“Do I contradict myself?
Very well, then I contradict myself,
(I am large, I contain multitudes.)”
–Walt Whitman
For over three years, Donald Rumsfeld was the voice of the War in Iraq. While President Bush was bungling quotes and vexing reporters on a daily basis, various press secretaries all but pleading the fifth, and Dick Cheney, I imagine, was hiding in his undisclosed bunker, Donald Rumsfeld was the one guy in the Bush administration who would actually talk to the press. Now, don’t take this as a compliment, since it was more often than not an etymological orgy of the absurd than anything approaching the honest and full disclosure that this, the greatest capital-D Democracy in the world has of course always had. But damned if Rumsfeld didn’t leave everyone, at least in the moment, feeling like he had actually said something with his turns of phrase that were closer to snakes engorging their own tails than, say, facts, answers or sentences with actual substance beneath them. In this sense, he was, and remains at least in my mind, the most fascinating figure to emerge from those eight long Bush years.
When legendary documentary filmmaker and overt liberal Errol Morris discovered that Rumsfeld had written and recorded memos of nearly all of his thoughts (which he refers to as “snowflakes” due to the white paper they were initially written on) — not only from his five years in the Bush Administration which account for over 20,000 of them, but all throughout his years under Richard Nixon and Gerald Ford — Morris decided to sit him down and examine this master of words’ political history in his own words. At the start of the film, Morris has Rumsfeld read his most famous quote, which was in response to the simple question of how the administration “knew” there were WMDs in Iraq:
“There are known knowns. These are things we know that we know. There are known unknowns. That is to say, there are things that we know we don’t know. But there are also unknown unknowns. There are things we don’t know we don’t know.”

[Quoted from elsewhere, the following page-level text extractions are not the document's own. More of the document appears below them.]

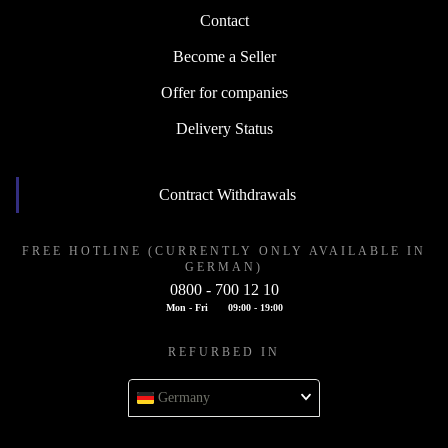
Contact
Become a Seller
Offer for companies
Delivery Status
Contract Withdrawals
FREE HOTLINE (CURRENTLY ONLY AVAILABLE IN
GERMAN)
0800 - 700 12 10
Mon - Fri
09:00 - 19:00
REFURBED IN
Germany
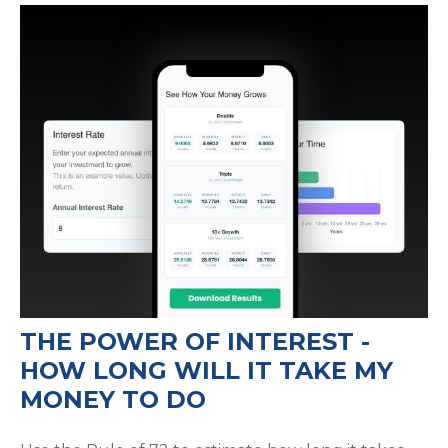
THE POWER OF INTEREST -
HOW LONG WILL IT TAKE MY
MONEY TO DO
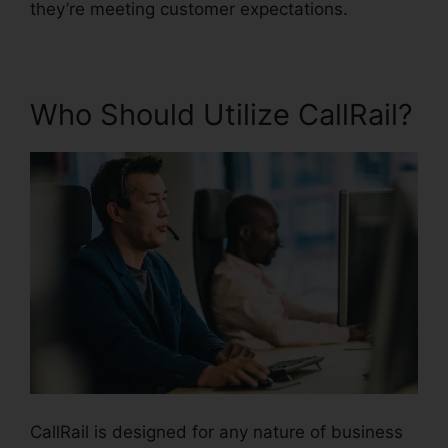
they’re meeting customer expectations.
Who Should Utilize CallRail?
CallRail is designed for any nature of business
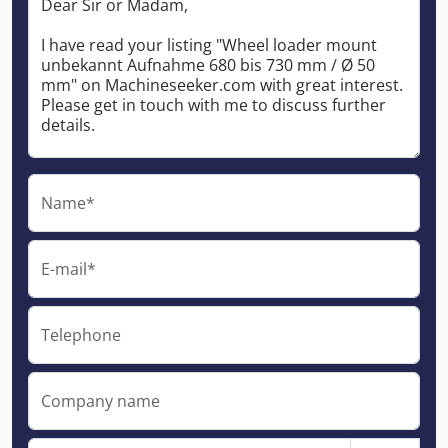
Name*
E-mail*
Telephone
Company name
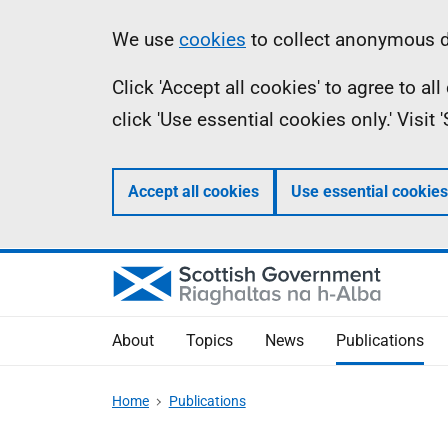
Skip
Accessibility
Information
We use
cookies
to collect anonymous da
to
help
Click 'Accept all cookies' to agree to a
main
click 'Use essential cookies only.' Visit
content
Accept all cookies
Use essential cookies
About
Topics
News
Publications
Home
Publications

This labyrinthine response is the perfect microcosm of the Rumsfeld public persona — a persona so firmly and absolutely guarded by a surface of infinite language that he wears as armor, wielding his words as weapons, with his ability to rephrase and transform questions to a shading of his own liking functioning like attack moves. Much like during his press conferences, when he is confronted with facts during The Unknown Known, such as that the overwhelming perception among Americans in 2003 was that Saddam Hussein was responsible for 9/11, we are met with that icy smile (which Morris’s wife accurately referred to as his Cheshire grin) and an absolute denial that that was true or that the administration in any way led the American people to think that way.
Yet, through most of this frustrating and fascinating film, Rumsfeld goes through his various snowflakes, which are wonderfully contextualized by Morris, and vehemently defends all of his thoughts and decisions, including his opinion on everything related to the War in Iraq and his belief that Guantanamo Bay is the best run prison in the world. Unlike Morris’s prior personal-political documentary, The Fog of War, here Rumsfeld shows none of Robert McNamara’s regrets or self-doubt. One gets the sense that there is no longer a difference between the Rumsfeld’s public and private personas; that he has been weaving these long, complex webs of words for so many decades that he has become his own biggest believer. Seinfeld’s George Costanza’s mantra, “It’s not a lie if you believe it,” could just as well be Rumsfeld’s.
Oddly enough, what remains most striking about The Unknown Known, especially for a film whose working title included The Life and Times of Donald Rumsfeld, is how little we ultimately know about Rumsfeld’s life and the impetus for his political ideology. This is not a result of Morris never pressing him on issues or examining him past thoroughly enough, but of Rumsfeld’s stone-faced nature, his ability to never break character or give even a tenth of an inch even when confronted with indisputable evidence that reject his claims, instead diverting questions by plunging into etymological and philosophical non sequiturs. Throughout the film, Rumsfeld remains the great unknown known, that politician who we’ve all heard speak for hours upon hours; even being cornered for 100 minutes, he remains as much of enigma as always. Perhaps he simply is a corporate shill dead set on the continued expansion of the military industrial complex, but the conviction with which is speaks, especially when he’s speaking about nothing and his relentless implacability make it difficult to think he doesn’t firmly believe in the causes he supports.
The Unknown Known shows that Rumsfeld is as impenetrable and vexing as his most famous quote and full of more unknown unknowns than any American political figure this millennium. Ironically, the only time Rumsfeld gives any ground to Morris is at the very end of the film when the director calls him out on a contradiction in his recent definition of “known unknowns,” to which Rumsfeld answers that he originally did get it wrong. Morris soon follows this up with a harmless question out of sheer curiosity, asking him why he even agreed to do this film. After the briefest hesitation, Rumsfeld answers, “You know, Errol. I don’t know.” But even if Rumsfeld doesn’t know, it is at least in part his undeniable fascination with language and whether or not Morris is on the other side of the fence, the opportunity to sit and obsess over 40-plus years of his own words was too tempting for him to pass up. If the film teaches us anything about Donald Rumsfeld, it’s that he loves to hear himself talk. That may just be the only known known we can come away with.